I was spurred to go to college in the wake of the 9-11 event, which left me awestruck by my own ignorance. While working on cars, I was able to put myself through Rutgers College and earn a Bachelor of Arts. I studied world religions and biology, preparing for a possible medical career until my senior year, when  I felt the pull to ecology while taking electives. Bowing to societal pressures, however, I decided to stay in the car business so that I could settle down and buy a small house in my hometown of Leonia, NJ. I didn’t know it then, but ecology would resurface in my life ten years later when I sold my house, paid off my debts, quit my job, moved off the grid into a tiny house, and started Emil’s Agroforest LLC.


My goals are to do what is best for the land, my family, and my community in my father’s and grandfather’s honor.
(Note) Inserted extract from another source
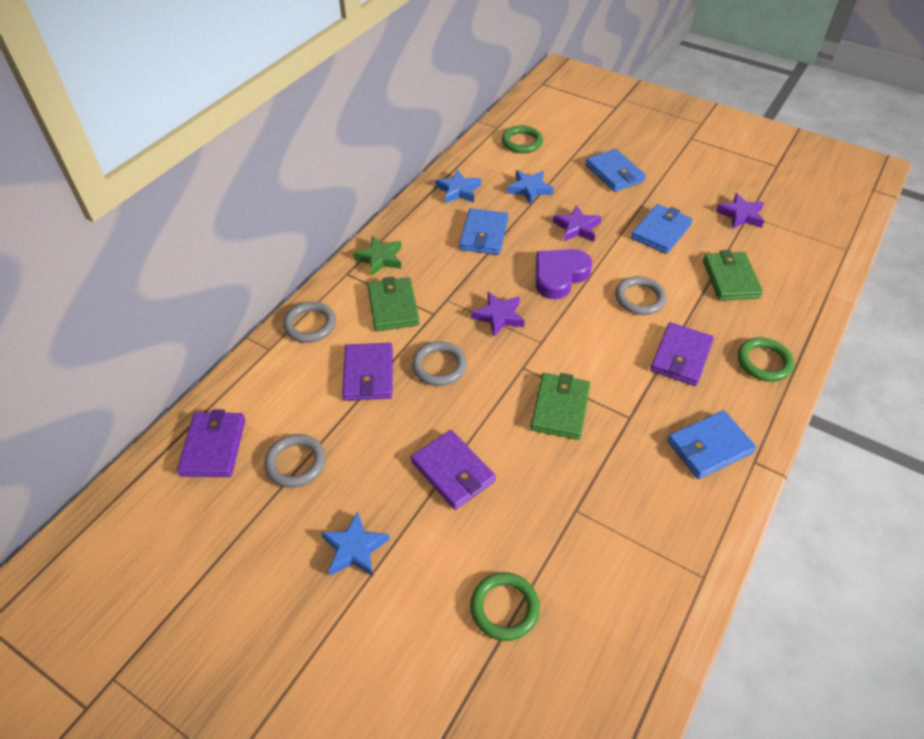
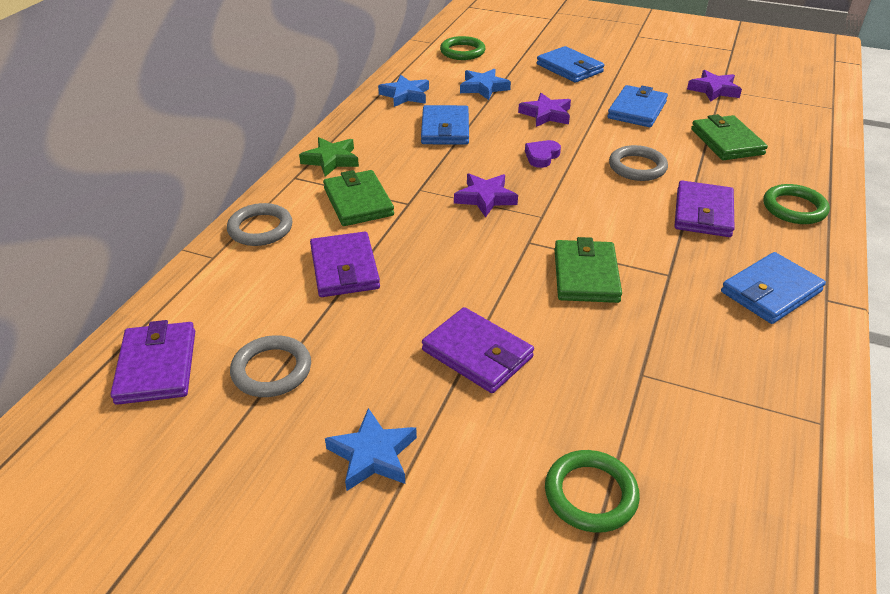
camera: 10 degrees left, 10 degrees down
(439, 366) = (429, 251): grey ring -> none
(559, 276) = (541, 156): purple heart -> purple heart, size x0.54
I want the people in my community to have access to the best medicine there is; good food.  I want to live out the remainder of my years helping this land recover from being raped of its topsoil by overgrazing and erosion, turning it into a resilient, beautiful work of edible art that will provide security and bounty for generations to come. This is my calling. I’ve been feeling the pull for as long as I can remember, it just took me this long to see it and to put it all together. I have been so very fortunate thus far in my life and I want to give back to the earth and its people in this way.